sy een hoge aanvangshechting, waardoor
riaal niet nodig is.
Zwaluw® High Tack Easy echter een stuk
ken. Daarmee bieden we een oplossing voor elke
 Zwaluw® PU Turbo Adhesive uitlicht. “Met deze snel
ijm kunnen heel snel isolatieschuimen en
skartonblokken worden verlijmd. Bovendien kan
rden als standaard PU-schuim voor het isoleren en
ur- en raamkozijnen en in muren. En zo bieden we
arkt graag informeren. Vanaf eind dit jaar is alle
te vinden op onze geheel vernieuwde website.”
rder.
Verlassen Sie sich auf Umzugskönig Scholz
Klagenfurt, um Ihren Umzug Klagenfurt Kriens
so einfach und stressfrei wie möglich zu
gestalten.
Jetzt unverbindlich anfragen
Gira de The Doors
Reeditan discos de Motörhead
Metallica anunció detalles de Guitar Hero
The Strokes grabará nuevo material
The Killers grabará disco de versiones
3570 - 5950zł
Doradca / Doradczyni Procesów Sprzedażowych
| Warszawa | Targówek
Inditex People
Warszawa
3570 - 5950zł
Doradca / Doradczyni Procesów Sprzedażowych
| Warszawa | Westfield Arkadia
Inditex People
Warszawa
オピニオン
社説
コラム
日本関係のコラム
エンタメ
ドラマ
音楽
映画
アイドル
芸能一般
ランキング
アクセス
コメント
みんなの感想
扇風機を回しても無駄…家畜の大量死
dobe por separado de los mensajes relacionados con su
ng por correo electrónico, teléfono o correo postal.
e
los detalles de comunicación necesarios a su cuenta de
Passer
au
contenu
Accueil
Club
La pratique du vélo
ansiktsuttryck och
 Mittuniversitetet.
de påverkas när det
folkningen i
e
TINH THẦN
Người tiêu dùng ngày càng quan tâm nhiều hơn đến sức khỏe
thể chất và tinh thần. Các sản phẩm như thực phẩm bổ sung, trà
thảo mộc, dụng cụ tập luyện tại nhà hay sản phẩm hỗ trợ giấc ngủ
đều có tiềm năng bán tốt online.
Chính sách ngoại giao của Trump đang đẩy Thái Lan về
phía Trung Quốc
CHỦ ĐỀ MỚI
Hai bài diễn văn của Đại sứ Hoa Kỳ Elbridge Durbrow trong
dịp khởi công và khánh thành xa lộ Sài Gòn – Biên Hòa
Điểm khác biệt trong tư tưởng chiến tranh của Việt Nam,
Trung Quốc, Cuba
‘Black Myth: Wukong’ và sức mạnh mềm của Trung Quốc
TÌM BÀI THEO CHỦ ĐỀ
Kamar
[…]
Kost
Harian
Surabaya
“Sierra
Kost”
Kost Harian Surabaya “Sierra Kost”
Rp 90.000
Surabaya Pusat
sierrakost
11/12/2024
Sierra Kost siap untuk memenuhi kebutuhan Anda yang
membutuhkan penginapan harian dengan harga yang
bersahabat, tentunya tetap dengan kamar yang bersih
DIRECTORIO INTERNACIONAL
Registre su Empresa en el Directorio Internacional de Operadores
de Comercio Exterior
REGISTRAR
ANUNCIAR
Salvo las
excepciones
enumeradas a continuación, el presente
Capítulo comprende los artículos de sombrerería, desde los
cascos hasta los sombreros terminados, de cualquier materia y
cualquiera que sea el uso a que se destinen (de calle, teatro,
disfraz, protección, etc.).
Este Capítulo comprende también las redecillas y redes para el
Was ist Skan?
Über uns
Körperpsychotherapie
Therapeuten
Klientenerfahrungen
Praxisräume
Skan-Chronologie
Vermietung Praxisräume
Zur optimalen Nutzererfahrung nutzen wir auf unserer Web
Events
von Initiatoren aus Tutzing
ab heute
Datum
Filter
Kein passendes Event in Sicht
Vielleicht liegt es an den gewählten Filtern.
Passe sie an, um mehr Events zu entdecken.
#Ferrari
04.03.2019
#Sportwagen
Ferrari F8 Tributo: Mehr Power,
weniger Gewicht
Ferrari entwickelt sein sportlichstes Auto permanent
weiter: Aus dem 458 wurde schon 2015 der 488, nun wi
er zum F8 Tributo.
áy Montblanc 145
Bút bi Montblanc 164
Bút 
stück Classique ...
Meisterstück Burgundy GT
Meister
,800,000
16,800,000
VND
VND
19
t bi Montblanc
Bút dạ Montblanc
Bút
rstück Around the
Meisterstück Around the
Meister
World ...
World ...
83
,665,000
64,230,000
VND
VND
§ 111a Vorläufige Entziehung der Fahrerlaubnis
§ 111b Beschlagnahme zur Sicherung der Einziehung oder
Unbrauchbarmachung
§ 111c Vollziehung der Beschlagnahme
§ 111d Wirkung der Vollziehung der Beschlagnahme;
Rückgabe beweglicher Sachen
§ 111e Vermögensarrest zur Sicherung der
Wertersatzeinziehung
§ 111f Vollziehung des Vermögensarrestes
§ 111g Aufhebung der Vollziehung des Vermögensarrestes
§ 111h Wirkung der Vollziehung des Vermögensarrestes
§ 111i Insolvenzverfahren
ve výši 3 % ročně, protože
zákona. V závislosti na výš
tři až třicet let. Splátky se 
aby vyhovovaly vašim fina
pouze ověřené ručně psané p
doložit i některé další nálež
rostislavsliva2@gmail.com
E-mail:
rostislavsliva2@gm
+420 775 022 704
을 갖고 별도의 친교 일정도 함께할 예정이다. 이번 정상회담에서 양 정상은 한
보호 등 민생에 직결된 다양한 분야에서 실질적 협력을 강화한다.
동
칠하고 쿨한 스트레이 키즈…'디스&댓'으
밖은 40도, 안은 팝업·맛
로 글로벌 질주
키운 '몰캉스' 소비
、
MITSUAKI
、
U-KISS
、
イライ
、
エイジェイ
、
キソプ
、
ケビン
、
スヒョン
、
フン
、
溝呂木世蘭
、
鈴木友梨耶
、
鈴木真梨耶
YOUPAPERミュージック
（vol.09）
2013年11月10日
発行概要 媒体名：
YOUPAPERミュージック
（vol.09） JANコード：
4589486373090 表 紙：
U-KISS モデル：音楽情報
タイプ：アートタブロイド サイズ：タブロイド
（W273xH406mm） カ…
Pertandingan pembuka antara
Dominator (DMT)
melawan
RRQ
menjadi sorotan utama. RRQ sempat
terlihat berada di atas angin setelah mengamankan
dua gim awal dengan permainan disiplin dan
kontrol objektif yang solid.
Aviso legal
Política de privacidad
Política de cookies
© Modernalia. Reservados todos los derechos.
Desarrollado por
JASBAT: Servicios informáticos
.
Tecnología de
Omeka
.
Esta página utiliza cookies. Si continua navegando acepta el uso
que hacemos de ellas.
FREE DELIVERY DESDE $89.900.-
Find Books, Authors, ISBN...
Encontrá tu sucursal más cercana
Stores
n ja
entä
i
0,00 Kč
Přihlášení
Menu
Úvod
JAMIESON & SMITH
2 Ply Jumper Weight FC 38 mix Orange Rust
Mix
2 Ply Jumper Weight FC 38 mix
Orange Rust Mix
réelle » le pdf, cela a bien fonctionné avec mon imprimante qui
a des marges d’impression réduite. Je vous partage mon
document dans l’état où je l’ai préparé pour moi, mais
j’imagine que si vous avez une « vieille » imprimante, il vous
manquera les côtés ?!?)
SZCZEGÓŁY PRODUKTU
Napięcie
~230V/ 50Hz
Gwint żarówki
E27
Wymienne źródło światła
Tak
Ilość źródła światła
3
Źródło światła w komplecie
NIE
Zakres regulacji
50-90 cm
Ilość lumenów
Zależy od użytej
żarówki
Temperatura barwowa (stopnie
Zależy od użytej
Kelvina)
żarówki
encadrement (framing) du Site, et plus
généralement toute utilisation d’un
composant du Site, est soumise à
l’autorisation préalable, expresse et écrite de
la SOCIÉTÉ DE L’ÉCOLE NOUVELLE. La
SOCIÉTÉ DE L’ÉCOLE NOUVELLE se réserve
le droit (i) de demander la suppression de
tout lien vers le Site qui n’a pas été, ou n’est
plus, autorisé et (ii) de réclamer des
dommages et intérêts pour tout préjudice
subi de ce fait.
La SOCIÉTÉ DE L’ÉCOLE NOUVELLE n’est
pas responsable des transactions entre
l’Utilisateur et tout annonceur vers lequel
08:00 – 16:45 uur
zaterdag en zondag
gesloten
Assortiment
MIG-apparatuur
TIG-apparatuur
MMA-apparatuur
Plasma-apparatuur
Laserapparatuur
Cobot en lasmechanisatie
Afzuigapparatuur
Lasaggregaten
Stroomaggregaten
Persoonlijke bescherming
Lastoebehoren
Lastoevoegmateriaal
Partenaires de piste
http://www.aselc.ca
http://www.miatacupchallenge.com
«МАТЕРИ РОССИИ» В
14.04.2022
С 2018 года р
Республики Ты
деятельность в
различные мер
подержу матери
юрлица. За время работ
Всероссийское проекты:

**ASSIGNMENT:** Each line above with the string "Around" should be reported in full.

**PROBLEM SOLUTION:**
rstück Around the
Meisterstück Around the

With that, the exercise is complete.